# Viel Spaß mit Puretec (oder: Server mit Hindernissen)



## Heiko (8 Mai 2002)

Ich trage mich schon länger mit dem Gedanken, mir einen dedizierten Server zu mieten.
Dies hat zwei Gründe:
1. Der ständig wachsene Traffic.
2. Die Verwirklichung von Zusatzfunktionen für computerbetrug.de und dialerhilfe.de, die zwingend einen eigenen Server erfordern (laßt Euch überraschen...  )

Ich setzte mich also hin und verglich die Preise und Leistungen. Da ich das ja alles selbst finanzieren muß ist der Preis mit Sicherheit eines der wichtigsten Argumente.
Zum Schluß blieben noch server4free und puretec übrig, die in die engere Wahl kamen.
Gewonnen hat Puretec, weil die die billigeren waren und eine sehr gut ausgebaute und zuverlässige Anbindung haben.

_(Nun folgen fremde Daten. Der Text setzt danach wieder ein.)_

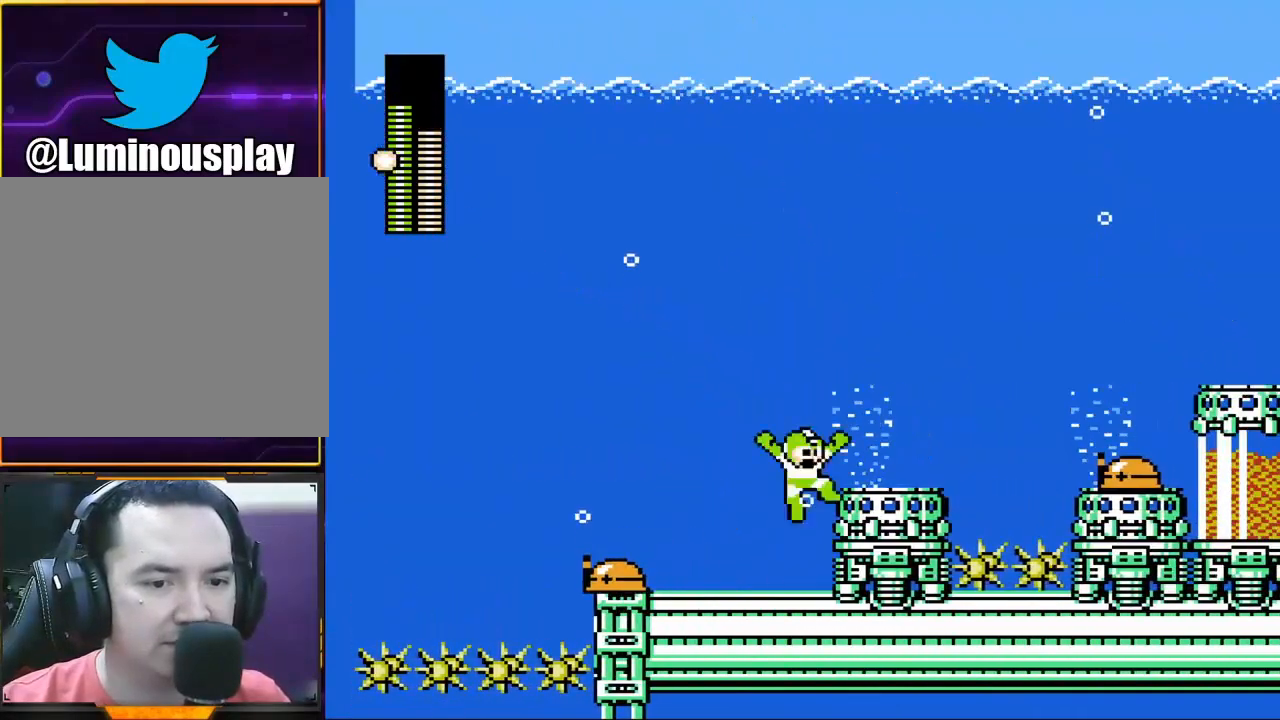
{"buttons": [], "left_stick": "center", "events": [[33, "A", "up"], [333, "X", "down"], [333, "left_stick", "center"], [400, "X", "up"]]}
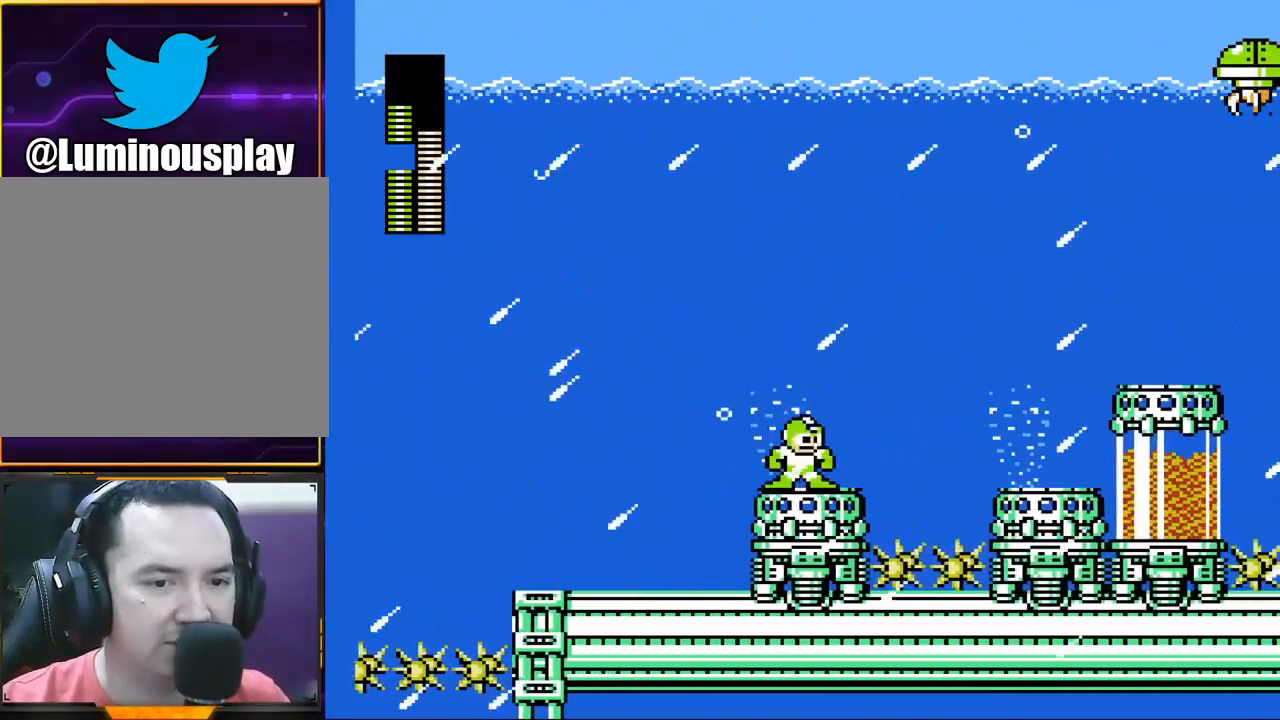
{"buttons": [], "left_stick": "center", "events": []}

Nächstes Argument: wann steht der Server zur Verfügung?
server4free: angeblich meistens in 15 Minuten (stand so auf der Homepage)
Puretec: Auf der gesamten Homepage nix, aber auch garnix zu finden. Nachfrage bei der Hotline ergibt "alles andere fast sofort, Server in eins, zwei Tagen". Gut.

Zum 1., zum 2.  - Zuschlag an Puretec.

Als Bestätigung der verbindlichen Bestellung kommt folgende Mail (Auszug):


> Bitte bachten Sie, dass die endgültige Einrichtung Ihres Servers mehrere Tage in Anspruch nehmen kann. Unter anderm wird Ihre Hardware einem intensiven Test unterzogen und die Betriebssoftware auf den neuesten Stand gebracht. Alle notwendigen Einstellung sowie die Einrichtung Ihrer Domain und Mailadressen nehmen wir für Sie vor.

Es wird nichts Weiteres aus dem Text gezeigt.